Exercise directions - Return all of the data below verbatim and exclude every picture.

Page images and extracted text -

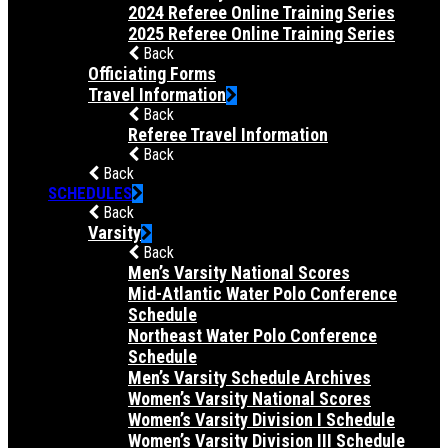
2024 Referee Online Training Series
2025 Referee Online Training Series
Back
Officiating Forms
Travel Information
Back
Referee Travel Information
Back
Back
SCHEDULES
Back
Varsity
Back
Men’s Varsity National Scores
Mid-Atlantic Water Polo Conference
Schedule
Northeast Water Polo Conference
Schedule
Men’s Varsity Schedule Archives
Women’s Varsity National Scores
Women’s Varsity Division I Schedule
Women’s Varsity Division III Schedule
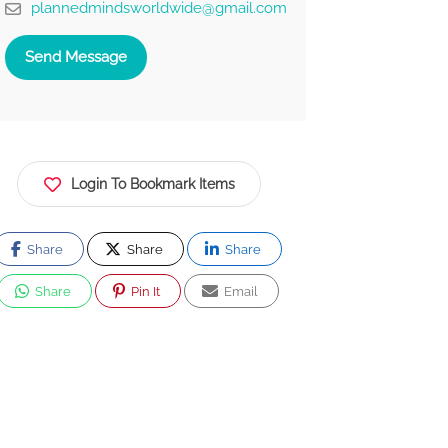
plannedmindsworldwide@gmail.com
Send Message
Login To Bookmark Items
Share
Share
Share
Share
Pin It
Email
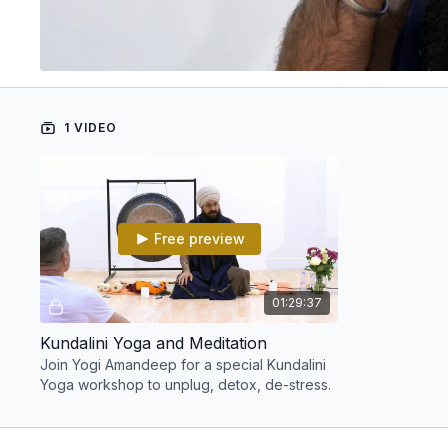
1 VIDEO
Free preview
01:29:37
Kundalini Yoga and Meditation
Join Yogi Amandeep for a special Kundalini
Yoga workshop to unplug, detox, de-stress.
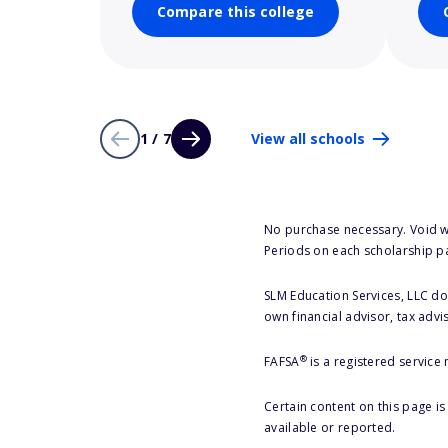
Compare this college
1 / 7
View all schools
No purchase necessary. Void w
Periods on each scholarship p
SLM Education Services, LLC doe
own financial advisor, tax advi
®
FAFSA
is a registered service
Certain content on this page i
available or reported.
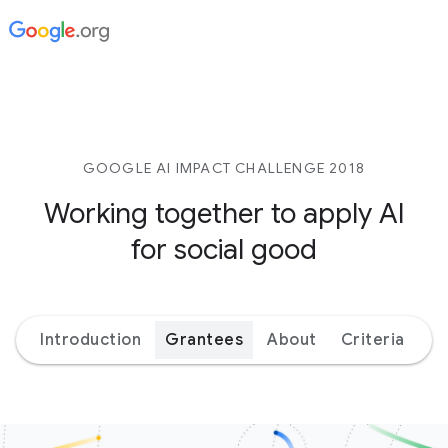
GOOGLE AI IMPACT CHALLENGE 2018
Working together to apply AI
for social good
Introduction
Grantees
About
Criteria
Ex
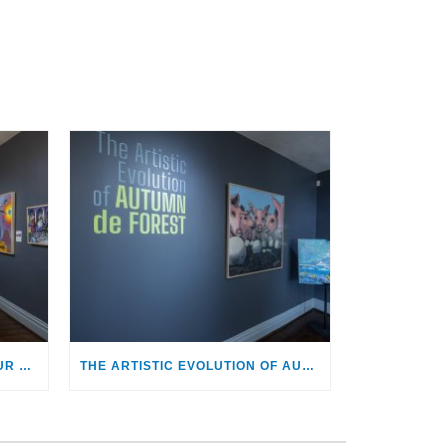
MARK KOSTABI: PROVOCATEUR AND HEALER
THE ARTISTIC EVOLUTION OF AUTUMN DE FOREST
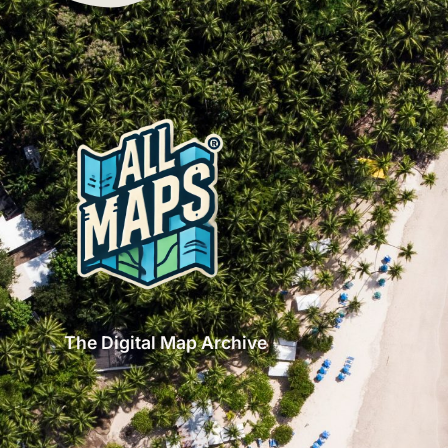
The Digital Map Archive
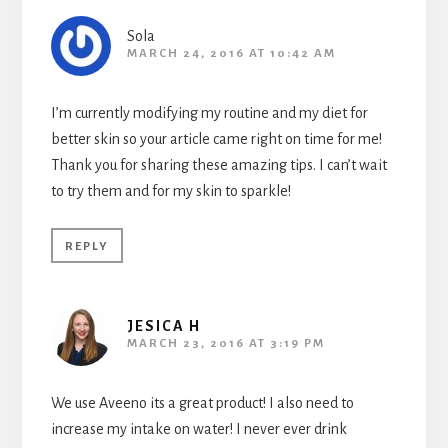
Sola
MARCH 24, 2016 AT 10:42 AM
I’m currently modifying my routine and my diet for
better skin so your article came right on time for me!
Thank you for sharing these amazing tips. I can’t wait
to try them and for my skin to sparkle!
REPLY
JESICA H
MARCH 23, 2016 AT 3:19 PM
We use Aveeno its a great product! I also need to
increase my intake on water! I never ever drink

Finished task -
2024 Referee Online Training Series
2025 Referee Online Training Series
Back
Officiating Forms
Travel Information
Back
Referee Travel Information
Back
Back
SCHEDULES
Back
Varsity
Back
Men’s Varsity National Scores
Mid-Atlantic Water Polo Conference
Schedule
Northeast Water Polo Conference
Schedule
Men’s Varsity Schedule Archives
Women’s Varsity National Scores
Women’s Varsity Division I Schedule
Women’s Varsity Division III Schedule
plannedmindsworldwide@gmail.com
Send Message
Login To Bookmark Items
Share
Share
Share
Share
Pin It
Email
1 VIDEO
Free preview
01:29:37
Kundalini Yoga and Meditation
Join Yogi Amandeep for a special Kundalini
Yoga workshop to unplug, detox, de-stress.
Compare this college
1 / 7
View all schools
No purchase necessary. Void w
Periods on each scholarship p
SLM Education Services, LLC doe
own financial advisor, tax advi
®
FAFSA
is a registered service
Certain content on this page i
available or reported.
GOOGLE AI IMPACT CHALLENGE 2018
Working together to apply AI
for social good
Introduction
Grantees
About
Criteria
Ex
MARK KOSTABI: PROVOCATEUR AND HEALER
THE ARTISTIC EVOLUTION OF AUTUMN DE FOREST
The Digital Map Archive
Sola
MARCH 24, 2016 AT 10:42 AM
I’m currently modifying my routine and my diet for
better skin so your article came right on time for me!
Thank you for sharing these amazing tips. I can’t wait
to try them and for my skin to sparkle!
REPLY
JESICA H
MARCH 23, 2016 AT 3:19 PM
We use Aveeno its a great product! I also need to
increase my intake on water! I never ever drink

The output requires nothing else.